Among the lines below, copy each one in which "Karmesin" appears.

**Data records:**
- Opening Delimiter -

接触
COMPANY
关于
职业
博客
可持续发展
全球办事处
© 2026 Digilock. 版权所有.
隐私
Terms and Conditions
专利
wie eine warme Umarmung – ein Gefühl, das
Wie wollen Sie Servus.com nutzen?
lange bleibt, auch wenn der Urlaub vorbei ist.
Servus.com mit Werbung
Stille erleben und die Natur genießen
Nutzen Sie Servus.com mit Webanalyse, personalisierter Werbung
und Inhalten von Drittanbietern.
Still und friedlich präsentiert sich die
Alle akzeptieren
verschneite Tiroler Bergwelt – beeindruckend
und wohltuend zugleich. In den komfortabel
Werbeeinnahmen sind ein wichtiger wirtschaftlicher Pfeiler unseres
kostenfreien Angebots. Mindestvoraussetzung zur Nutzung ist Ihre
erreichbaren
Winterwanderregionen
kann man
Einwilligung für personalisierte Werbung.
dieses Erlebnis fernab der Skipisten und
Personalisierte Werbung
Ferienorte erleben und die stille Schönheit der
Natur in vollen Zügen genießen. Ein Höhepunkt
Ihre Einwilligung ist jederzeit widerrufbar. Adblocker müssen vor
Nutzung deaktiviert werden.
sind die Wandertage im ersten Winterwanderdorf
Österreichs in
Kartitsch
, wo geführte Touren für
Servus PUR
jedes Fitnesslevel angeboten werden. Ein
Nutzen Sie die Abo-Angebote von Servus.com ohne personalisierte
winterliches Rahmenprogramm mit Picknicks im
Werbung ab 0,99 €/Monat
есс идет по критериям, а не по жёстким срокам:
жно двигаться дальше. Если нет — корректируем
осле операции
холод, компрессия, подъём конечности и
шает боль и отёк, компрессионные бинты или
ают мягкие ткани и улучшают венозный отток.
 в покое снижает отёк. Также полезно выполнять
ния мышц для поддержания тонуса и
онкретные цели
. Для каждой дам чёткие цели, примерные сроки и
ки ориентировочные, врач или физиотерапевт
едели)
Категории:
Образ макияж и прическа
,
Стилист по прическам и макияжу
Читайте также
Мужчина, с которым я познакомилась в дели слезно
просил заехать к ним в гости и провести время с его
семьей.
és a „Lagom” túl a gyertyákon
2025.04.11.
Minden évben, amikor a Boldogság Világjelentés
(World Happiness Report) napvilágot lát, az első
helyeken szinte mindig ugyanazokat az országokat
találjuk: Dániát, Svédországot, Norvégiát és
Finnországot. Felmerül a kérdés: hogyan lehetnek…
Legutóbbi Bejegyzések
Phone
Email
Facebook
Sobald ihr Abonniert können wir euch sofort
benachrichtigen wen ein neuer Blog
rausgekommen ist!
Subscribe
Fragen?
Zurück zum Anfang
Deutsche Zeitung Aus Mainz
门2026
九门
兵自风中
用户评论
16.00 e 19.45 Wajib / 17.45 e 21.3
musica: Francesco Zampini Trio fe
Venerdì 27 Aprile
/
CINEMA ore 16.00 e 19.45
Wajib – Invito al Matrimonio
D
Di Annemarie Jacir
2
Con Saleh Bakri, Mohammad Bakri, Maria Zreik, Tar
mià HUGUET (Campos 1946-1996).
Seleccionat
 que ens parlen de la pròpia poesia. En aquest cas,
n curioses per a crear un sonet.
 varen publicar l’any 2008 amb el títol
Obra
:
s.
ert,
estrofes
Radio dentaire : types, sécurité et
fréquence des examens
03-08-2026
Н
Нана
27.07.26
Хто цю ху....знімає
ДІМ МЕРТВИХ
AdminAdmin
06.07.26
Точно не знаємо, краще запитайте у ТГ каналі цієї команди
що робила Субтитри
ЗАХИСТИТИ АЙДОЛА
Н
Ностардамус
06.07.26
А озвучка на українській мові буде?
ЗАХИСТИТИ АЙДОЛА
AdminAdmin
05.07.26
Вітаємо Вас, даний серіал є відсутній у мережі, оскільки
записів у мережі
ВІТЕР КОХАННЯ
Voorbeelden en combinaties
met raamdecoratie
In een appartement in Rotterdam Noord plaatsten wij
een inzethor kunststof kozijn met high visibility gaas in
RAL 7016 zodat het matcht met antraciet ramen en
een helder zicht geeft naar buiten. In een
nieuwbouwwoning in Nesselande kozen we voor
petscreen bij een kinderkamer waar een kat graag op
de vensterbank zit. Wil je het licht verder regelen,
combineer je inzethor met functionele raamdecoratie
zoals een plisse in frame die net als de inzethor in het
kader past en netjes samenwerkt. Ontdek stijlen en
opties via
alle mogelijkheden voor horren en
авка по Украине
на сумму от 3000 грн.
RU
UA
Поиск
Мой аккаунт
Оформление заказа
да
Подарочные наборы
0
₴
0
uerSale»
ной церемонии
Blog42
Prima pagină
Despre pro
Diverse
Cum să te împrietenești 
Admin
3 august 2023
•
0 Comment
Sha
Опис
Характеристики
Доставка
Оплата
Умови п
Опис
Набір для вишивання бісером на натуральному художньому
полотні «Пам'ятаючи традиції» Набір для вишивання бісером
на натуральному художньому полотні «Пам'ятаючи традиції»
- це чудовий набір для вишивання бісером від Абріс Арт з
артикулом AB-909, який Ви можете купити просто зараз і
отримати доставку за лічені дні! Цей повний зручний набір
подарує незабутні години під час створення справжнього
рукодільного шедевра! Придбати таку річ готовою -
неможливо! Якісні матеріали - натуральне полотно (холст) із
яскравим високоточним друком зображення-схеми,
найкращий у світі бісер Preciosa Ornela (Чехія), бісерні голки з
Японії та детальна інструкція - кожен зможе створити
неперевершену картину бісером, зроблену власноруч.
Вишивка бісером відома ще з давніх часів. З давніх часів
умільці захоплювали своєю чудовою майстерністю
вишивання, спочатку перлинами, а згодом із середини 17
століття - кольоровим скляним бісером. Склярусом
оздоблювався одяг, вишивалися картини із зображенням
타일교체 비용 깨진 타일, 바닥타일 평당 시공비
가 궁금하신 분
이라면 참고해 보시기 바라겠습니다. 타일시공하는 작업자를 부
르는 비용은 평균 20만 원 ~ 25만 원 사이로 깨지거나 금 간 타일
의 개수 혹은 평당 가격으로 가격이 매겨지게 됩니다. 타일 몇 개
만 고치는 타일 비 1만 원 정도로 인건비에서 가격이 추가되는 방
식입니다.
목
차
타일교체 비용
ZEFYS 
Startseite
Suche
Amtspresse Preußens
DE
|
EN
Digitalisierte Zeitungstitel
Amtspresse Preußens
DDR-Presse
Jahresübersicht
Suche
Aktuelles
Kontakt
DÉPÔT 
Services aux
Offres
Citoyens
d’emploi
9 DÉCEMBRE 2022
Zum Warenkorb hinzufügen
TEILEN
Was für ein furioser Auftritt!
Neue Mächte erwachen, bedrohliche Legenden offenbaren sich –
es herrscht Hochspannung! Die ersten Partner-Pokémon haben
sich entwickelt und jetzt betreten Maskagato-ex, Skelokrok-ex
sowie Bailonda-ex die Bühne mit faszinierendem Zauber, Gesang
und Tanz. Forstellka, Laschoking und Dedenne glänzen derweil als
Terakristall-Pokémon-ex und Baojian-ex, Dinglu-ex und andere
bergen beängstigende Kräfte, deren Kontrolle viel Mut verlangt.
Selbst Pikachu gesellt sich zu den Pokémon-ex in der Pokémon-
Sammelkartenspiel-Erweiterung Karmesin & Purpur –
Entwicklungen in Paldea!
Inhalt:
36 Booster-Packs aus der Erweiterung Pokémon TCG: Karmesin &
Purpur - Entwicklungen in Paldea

- Closing Delimiter -

**RESPONSE FOR THIS EXERCISE:**
Sammelkartenspiel-Erweiterung Karmesin & Purpur –
36 Booster-Packs aus der Erweiterung Pokémon TCG: Karmesin &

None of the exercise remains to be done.